__Your task__: Filter the entries, keeping every line with the word "left".

Stored data:
------------
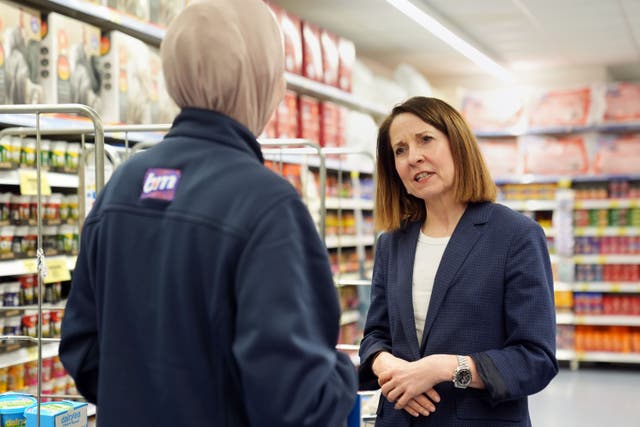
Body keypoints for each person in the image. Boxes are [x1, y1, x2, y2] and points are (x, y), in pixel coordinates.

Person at [59, 1, 357, 426]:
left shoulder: (121, 185)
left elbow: (82, 347)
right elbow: (294, 402)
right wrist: (344, 376)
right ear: (261, 77)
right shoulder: (268, 205)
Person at [358, 96, 558, 426]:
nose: (414, 157)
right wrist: (384, 365)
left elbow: (535, 358)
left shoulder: (515, 236)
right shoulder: (391, 244)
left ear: (457, 144)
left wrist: (445, 368)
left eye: (425, 139)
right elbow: (375, 334)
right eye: (400, 150)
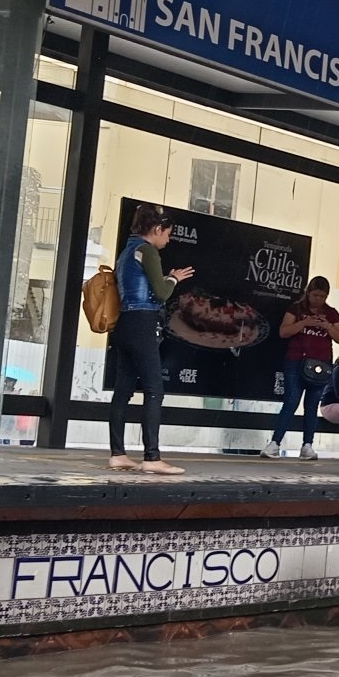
------------
__Exercise solution__:
left shoulder: (121, 185)
left elbow: (82, 347)
left elbow: (535, 358)
left shoulder: (515, 236)
left ear: (457, 144)
left wrist: (445, 368)
left eye: (425, 139)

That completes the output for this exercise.